FLASHBACK: DEMS RAN DEFENSE ON BIDEN'S AGE BEFORE SPECIAL COUNSEL PUT DAMNING SPOTLIGHT ON HIS ‘POOR MEMORY’
Others suggested the questions surrounding the president's age had been blown out of proportion. Some cited the president's bike rides, as well as an overall bias against older generations.
"I have been in a position where I was asked something on the spot and I have stumbled here and there," Beverly Edmond, 74 and a Democrat, told the outlet. "It happens, but it is not a reflection of intellect or capability. This has been blown out of proportion."
Another said he felt "insulted," on behalf of all older Americans, and said, "I think it’s time in this country we understood everybody’s going to age."
BIDEN 'DID NOT REMEMBER WHEN HE WAS VICE PRESIDENT,' WHEN HIS SON BEAU DIED, DURING SPECIAL COUNSEL INTERVIEWS
Special Counsel Robert Hur's report on Biden's handling of classified documents spotlighted the president's memory.
"In his interview with our office, Mr. Biden's memory was worse," the report stated. "He did not remember when he was vice president, forgetting on the first day of the interview when his term ended ('if it was 2013 — when did I stop being Vice President?'), and forgetting on the second day of the interview when his term began ('in 2009, am I still Vice President?')."

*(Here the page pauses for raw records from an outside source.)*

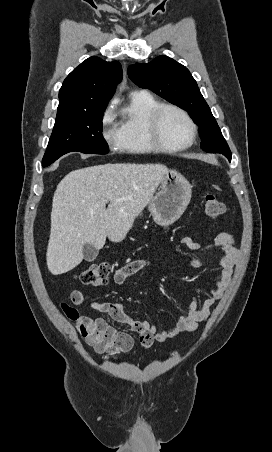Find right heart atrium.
I'll use <instances>...</instances> for the list:
<instances>
[{"instance_id": "obj_1", "label": "right heart atrium", "mask_w": 272, "mask_h": 452, "mask_svg": "<svg viewBox=\"0 0 272 452\" xmlns=\"http://www.w3.org/2000/svg\"><path fill=\"white\" fill-rule=\"evenodd\" d=\"M115 114L114 108L109 104L103 111L100 119V132L108 146L117 150L120 149L121 137L118 129L114 128Z\"/></svg>"}]
</instances>
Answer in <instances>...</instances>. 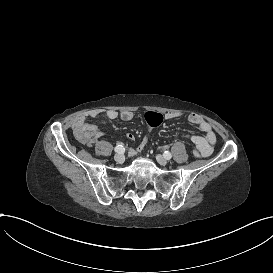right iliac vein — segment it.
I'll use <instances>...</instances> for the list:
<instances>
[{
	"label": "right iliac vein",
	"instance_id": "1",
	"mask_svg": "<svg viewBox=\"0 0 273 273\" xmlns=\"http://www.w3.org/2000/svg\"><path fill=\"white\" fill-rule=\"evenodd\" d=\"M114 160H115L116 162H118V163H123L124 160H125V157H124V155L118 153V154H116V155L114 156Z\"/></svg>",
	"mask_w": 273,
	"mask_h": 273
}]
</instances>
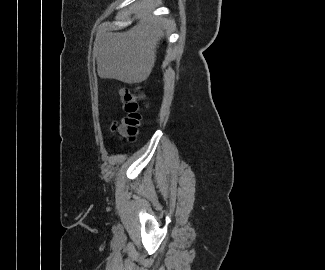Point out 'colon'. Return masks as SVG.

"He did not remember, even within several years, when his son Beau died," it continued. "And his memory appeared hazy when describing the Afghanistan debate that was once so important to him. Among other things, he mistakenly said he 'had a real difference' of opinion with General Karl Eikenberry, when, in fact, Eikenberry was an ally whom Mr. Biden cited approvingly in his Thanksgiving memo to President Obama."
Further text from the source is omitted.